> _EXERCISE INSTRUCTIONS_
Format the lines of the records below as a Markdown table with the columns Row and Line, from the line containing "In what is shown, scan" up to and including the line containing "Answer: facing away". Number each row and leave out any blank lines.

> _SUPPLIED DATA_
◇ ◇ ◇ ◇
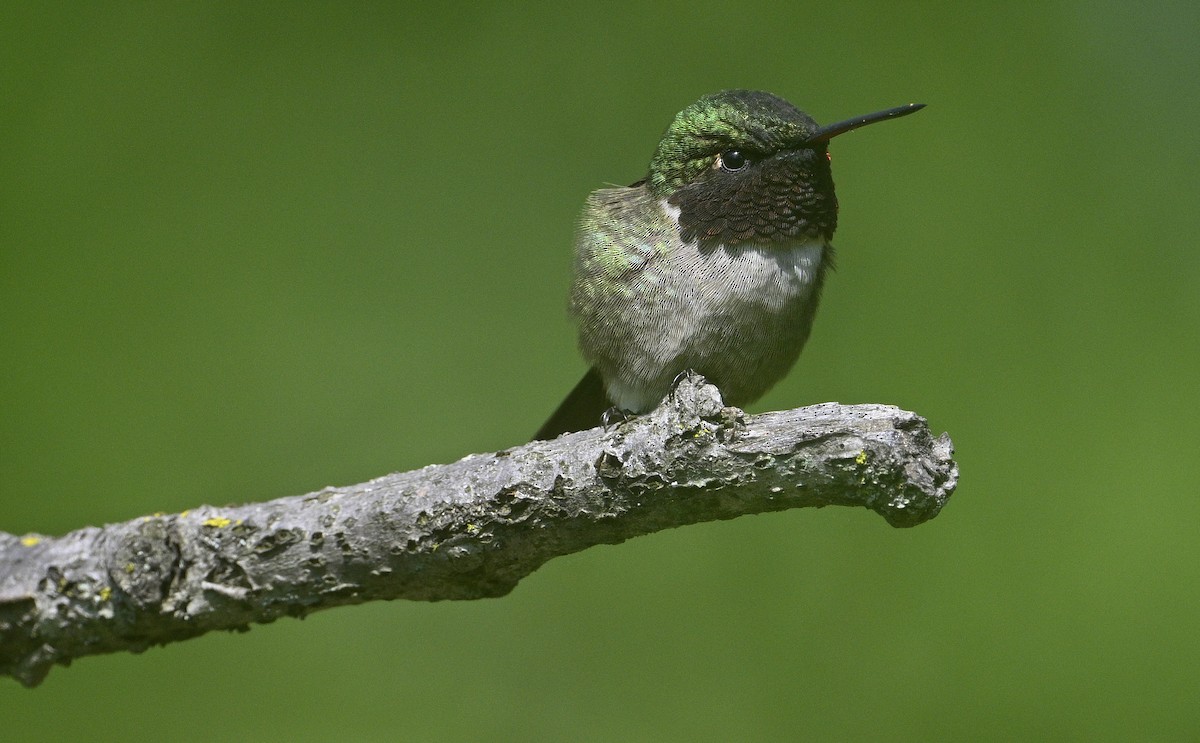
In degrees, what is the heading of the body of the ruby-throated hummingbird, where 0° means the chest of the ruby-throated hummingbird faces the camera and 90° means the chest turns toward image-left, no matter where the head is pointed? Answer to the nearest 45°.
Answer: approximately 315°
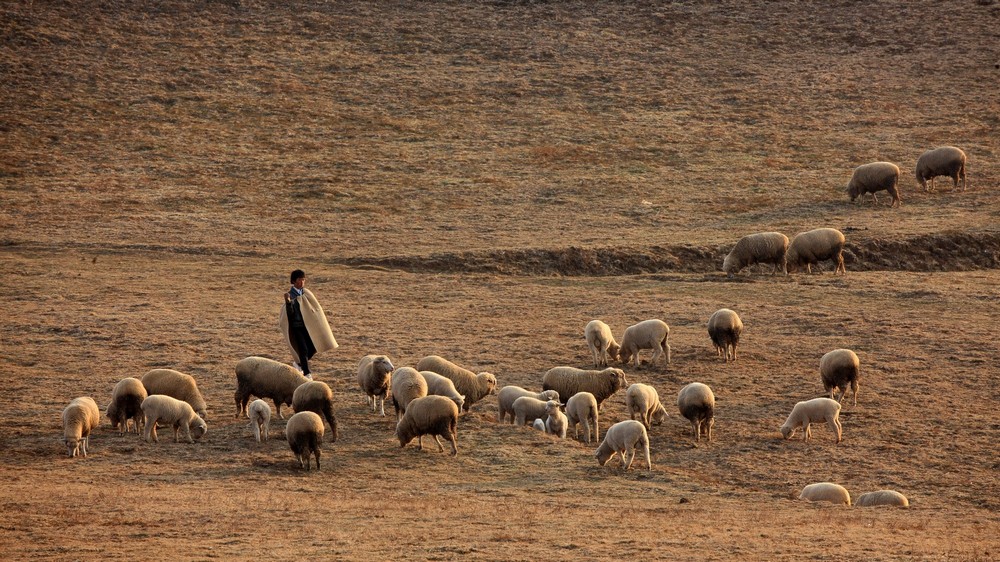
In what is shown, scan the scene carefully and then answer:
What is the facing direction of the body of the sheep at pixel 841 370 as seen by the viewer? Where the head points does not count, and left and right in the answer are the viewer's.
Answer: facing away from the viewer and to the left of the viewer

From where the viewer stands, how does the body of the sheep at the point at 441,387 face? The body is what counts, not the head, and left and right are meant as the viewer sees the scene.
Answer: facing to the right of the viewer

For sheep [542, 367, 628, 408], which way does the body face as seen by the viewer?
to the viewer's right

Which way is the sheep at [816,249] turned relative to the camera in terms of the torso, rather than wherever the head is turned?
to the viewer's left

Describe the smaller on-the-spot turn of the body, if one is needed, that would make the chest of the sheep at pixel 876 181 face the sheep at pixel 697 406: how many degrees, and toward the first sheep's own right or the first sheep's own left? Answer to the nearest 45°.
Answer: approximately 90° to the first sheep's own left

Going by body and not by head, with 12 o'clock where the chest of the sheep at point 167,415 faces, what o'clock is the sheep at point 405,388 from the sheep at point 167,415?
the sheep at point 405,388 is roughly at 12 o'clock from the sheep at point 167,415.

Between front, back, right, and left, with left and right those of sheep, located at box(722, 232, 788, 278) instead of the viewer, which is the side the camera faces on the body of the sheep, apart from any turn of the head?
left

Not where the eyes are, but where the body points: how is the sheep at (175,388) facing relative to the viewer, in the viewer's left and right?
facing to the right of the viewer

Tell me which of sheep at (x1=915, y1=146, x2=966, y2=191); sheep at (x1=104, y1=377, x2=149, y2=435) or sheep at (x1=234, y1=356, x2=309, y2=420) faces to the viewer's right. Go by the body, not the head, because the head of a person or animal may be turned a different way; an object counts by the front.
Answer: sheep at (x1=234, y1=356, x2=309, y2=420)

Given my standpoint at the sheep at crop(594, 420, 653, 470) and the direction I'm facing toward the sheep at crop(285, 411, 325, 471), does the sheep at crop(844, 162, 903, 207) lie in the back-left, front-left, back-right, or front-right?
back-right

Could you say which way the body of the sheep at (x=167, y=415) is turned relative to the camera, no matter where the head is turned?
to the viewer's right

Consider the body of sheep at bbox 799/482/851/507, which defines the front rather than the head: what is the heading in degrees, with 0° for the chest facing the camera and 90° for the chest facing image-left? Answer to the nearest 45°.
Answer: approximately 90°

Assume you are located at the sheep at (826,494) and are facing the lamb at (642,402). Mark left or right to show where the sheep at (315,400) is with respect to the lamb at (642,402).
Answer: left
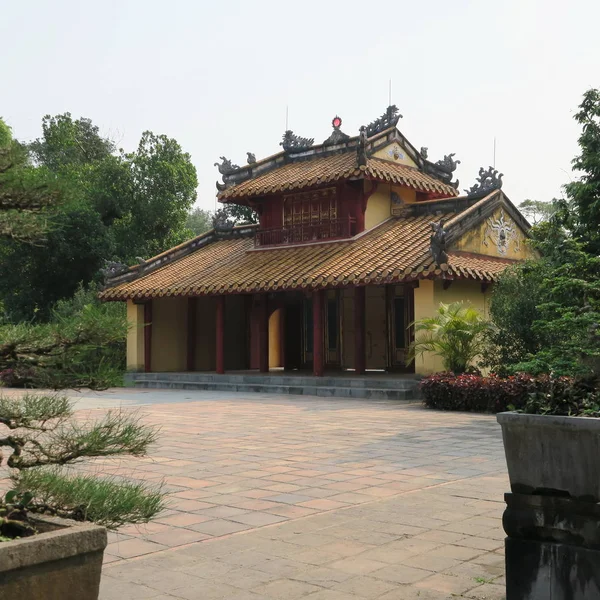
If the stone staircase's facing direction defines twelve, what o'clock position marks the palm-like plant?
The palm-like plant is roughly at 9 o'clock from the stone staircase.

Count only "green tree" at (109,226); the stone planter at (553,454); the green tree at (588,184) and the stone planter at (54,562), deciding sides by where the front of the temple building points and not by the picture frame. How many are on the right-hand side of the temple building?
1

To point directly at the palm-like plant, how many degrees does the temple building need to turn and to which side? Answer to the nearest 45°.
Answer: approximately 90° to its left

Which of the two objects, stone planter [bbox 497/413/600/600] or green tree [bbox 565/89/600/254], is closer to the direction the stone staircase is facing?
the stone planter

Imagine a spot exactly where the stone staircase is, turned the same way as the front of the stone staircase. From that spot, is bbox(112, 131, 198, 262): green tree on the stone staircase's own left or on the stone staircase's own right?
on the stone staircase's own right

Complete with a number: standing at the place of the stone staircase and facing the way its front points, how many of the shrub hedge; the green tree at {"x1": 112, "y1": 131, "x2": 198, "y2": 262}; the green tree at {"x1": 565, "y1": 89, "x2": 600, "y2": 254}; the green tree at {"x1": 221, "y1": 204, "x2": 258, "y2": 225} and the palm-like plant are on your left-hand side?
3

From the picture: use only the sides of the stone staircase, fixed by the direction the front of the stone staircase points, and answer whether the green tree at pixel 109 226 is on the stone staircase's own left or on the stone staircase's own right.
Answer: on the stone staircase's own right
◇ ◇ ◇ ◇
> _WRITTEN SOLUTION_
| Row | Line |
|---|---|
| 1 | In what is shown, scan the scene carefully and then answer: |
| 2 | What is the facing direction of the body of the sheep at pixel 841 370 as seen by the viewer? Where the head points does not count, and left and right in the answer are the viewer's. |
| 3 | Answer: facing away from the viewer and to the left of the viewer |